-- MATERIAL FOR THE TASK follows --

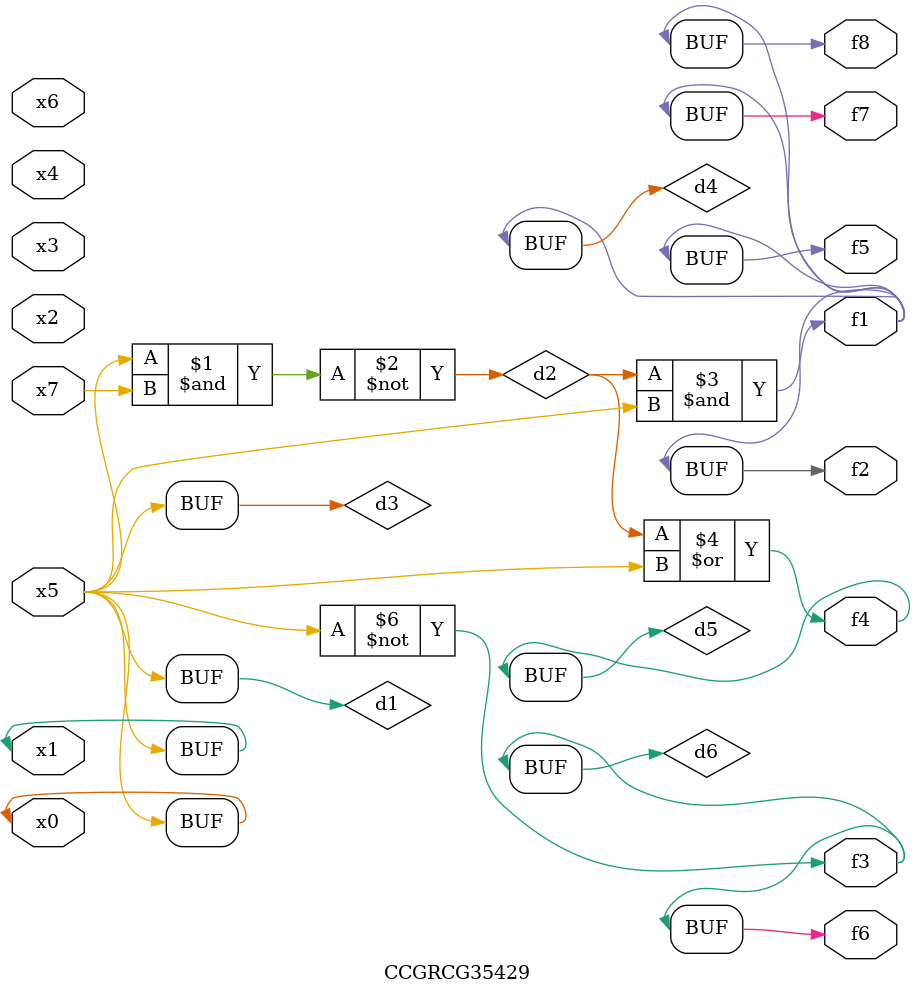
<source format=v>
module CCGRCG35429(
	input x0, x1, x2, x3, x4, x5, x6, x7,
	output f1, f2, f3, f4, f5, f6, f7, f8
);

	wire d1, d2, d3, d4, d5, d6;

	buf (d1, x0, x5);
	nand (d2, x5, x7);
	buf (d3, x0, x1);
	and (d4, d2, d3);
	or (d5, d2, d3);
	nor (d6, d1, d3);
	assign f1 = d4;
	assign f2 = d4;
	assign f3 = d6;
	assign f4 = d5;
	assign f5 = d4;
	assign f6 = d6;
	assign f7 = d4;
	assign f8 = d4;
endmodule

</source>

-- MATERIAL FOR THE TASK concluded --

- REQUIRED ACTION
The answer should be one number, the count of lines in the data that include the string "assign".

- ANSWER SECTION
8